Das Berlin-Kreuzberg der 70er-Jahre sei ein Sammelsurium gewesen aus verschiedenen Bewegungen, sagt Fock. 68er, Hippies, die beginnende Schwulenbewegung. Sexuelle Selbstbefreiung wurde großgeschrieben, mit Slogans wie „Das Gesetz kennt Grenzen, die Liebe nicht“ oder „Freie Liebe für freie Menschen“. „Damit bin ich aufgewachsen“, sagt Fock. 

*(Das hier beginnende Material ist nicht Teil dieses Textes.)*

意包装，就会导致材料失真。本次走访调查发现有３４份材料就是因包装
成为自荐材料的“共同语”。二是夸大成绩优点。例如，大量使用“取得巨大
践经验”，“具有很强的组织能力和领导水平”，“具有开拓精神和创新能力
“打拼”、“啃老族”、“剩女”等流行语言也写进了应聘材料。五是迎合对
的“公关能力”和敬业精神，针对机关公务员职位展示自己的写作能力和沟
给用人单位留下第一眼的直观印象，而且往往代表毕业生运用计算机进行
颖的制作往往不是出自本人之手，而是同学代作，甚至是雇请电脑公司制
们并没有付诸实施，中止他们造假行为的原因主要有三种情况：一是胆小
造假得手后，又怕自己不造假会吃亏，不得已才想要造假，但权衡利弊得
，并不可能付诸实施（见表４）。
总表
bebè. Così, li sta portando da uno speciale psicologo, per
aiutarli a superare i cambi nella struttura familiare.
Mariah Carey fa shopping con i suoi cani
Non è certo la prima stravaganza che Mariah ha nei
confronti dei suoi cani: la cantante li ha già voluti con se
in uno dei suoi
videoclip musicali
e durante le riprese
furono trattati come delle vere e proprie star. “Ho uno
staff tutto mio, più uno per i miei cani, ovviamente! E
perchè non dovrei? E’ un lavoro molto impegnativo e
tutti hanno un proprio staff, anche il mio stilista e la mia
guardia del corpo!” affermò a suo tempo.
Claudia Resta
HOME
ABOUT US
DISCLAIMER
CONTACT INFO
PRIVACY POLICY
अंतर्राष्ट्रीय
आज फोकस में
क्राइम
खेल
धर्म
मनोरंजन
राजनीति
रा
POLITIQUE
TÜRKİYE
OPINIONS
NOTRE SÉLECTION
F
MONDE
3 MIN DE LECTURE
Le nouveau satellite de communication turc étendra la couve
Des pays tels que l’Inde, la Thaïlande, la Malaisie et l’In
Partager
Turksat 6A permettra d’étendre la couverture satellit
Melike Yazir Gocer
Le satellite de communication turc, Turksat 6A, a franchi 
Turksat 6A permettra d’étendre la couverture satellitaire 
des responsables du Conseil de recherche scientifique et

„Es war vollkommen normal, dass Kinder in Berlin-Kreuzberg nackt auf der Straße herumgelaufen sind.“ Es war die Phase, als die sexuelle Befreiungsbewegung und die homosexuelle Emanzipationsbewegung perverse Ableitungen fanden in der Forderung pädosexueller Gruppierungen nach Straffreiheit sexueller Handlungen von Erwachsenen mit Kindern und Jugendlichen.

Die Unabhängige Kommission zur Aufarbeitung sexuellen Kindesmissbrauchs hat sich dieser pädokriminellen Netzwerke jetzt angenommen und eine umfangreiche Vorstudie vorgelegt. Nach der Aufarbeitung des sexuellen Missbrauchs in der DDR sowie in Kirche, Sport und Familie ist es ein weiterer großer Schwerpunkt, den sich die beim Missbrauchsbeauftragten der Bundesregierung angesiedelte Aufarbeitungskommission vorgenommen hat. 

Die von der Kunsthistorikerin Iris Hax und dem Kulturwissenschaftler Sven Reiß erstellte Vorstudie will eine erste Übersicht über Organisationsformen, Vernetzungen und Debatten der damaligen Akteure bieten und stellt deren Vorgehensweise und Rechtfertigungsstrategien dar. Das Schlaglicht fiel dabei auf Berlin von 1970 bis Anfang der 2000er-Jahre; darüber hinaus sieht die Kommission großen Bedarf für eine bundesweit angelegte Recherche.